> 課題一覧:
A – 本文の内容を2文にまとめてください。
B – 本文の「もう一つのFRBの金利政策に」という語句のある箇所から書き始め、「示唆するもの見られています。」まで写す。その際、「雇用統計」を「雇用報告」に置き換える。

==== 本文

消費者物価指数のコア指数(エネルギーと食料品を除く指数)の大きな要因となっている中古車価格は6月は4.2%の下落となって前年同月では10.3%下落しています。また、もう一つの大きな要因の一つに家賃があります。未だに上昇しているのは中西部、東部ですが、西部は下落傾向を示していますので、全体としては消費者物価指数が先月よりさらに下落するだろうと予想できます。 以前99セントショップの売り上げが上昇している話題を取りあてましたが、最新のニュースによると、全米屈指のスーパーマーケットであるCOSTCOで、消費者の消費性向が変わってきているという事です。安い商品が中心に売れて、高額商品の売れ行きが落ちてきているとのことで、例えば、ビーフの売り上げが落ちて、その分チキンやポークが売れているなどです。
 
もう一つのFRBの金利政策に影響を与える雇用統計ですが、中小企業の求人数の減少が大企業よりも大きく、先の倒産が増えている現状と共に、中小企業の経営が苦しくなってきていることがハッキリとしてきました。その主要因は利上げと賃金上昇によるコスト増でしょう。また、6月の雇用統計では全体で30万人増加した失業者数の90%は黒人でした。白人の失業率は3.1%に下落しているのに、黒人の失業率は6%に上昇しています。ヒスパニック系は4.3%、アジア系は3.2%の失業率となっています。この比率はよく働く人、優秀な人の比率とは関係なさそうですね。米国で重視される黒人と白人の失業率格差も拡大に転じてきています。恐らくこれは労働市場の明らかな変化を示唆するもの見られています。

========
==== 元データ

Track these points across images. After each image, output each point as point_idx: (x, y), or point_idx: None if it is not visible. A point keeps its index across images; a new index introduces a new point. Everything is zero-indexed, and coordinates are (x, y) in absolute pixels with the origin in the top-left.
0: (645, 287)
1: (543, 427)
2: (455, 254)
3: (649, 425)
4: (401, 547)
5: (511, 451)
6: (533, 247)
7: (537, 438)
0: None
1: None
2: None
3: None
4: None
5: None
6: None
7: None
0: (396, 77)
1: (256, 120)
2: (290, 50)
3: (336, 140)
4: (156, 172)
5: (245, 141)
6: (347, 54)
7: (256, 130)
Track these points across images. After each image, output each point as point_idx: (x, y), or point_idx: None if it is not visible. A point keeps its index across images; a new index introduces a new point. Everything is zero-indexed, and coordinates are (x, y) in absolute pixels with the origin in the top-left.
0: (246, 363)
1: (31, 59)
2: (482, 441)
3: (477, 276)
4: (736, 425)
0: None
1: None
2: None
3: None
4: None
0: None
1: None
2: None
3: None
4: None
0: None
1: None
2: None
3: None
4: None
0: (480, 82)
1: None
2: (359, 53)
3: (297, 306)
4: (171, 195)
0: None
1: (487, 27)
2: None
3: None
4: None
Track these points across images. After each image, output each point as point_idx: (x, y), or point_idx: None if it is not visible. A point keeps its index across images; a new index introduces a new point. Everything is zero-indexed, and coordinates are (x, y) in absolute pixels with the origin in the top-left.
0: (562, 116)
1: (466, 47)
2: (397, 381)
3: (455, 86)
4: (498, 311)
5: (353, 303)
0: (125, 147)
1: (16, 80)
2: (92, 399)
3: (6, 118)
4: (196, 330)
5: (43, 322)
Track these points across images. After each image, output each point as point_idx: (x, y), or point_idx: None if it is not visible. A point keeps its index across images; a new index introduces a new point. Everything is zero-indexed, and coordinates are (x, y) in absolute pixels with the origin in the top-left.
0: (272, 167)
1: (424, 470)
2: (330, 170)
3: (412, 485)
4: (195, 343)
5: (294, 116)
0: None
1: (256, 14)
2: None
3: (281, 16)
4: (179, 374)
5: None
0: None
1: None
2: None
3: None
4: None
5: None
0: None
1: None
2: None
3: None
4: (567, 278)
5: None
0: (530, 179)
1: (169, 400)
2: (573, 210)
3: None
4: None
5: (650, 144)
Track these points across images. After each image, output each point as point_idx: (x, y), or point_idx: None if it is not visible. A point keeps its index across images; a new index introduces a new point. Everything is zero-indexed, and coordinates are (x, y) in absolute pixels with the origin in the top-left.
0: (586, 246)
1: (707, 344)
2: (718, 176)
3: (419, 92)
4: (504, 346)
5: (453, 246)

========

> 解答:
A – 中古車価格の下落や西部の家賃の下落傾向から、消費者物価指数は先月よりさらに下がると予想され、COSTCOでは安い商品が中心に売れるように消費性向が変わってきている。雇用面では中小企業の求人数の減少が大企業より大きく、経営の苦しさがはっきりしてきたほか、6月の雇用統計では増加した失業者数の90%が黒人で、黒人と白人の失業率格差も拡大に転じている。

B –
もう一つのFRBの金利政策に影響を与える雇用報告ですが、中小企業の求人数の減少が大企業よりも大きく、先の倒産が増えている現状と共に、中小企業の経営が苦しくなってきていることがハッキリとしてきました。その主要因は利上げと賃金上昇によるコスト増でしょう。また、6月の雇用報告では全体で30万人増加した失業者数の90%は黒人でした。白人の失業率は3.1%に下落しているのに、黒人の失業率は6%に上昇しています。ヒスパニック系は4.3%、アジア系は3.2%の失業率となっています。この比率はよく働く人、優秀な人の比率とは関係なさそうですね。米国で重視される黒人と白人の失業率格差も拡大に転じてきています。恐らくこれは労働市場の明らかな変化を示唆するもの見られています。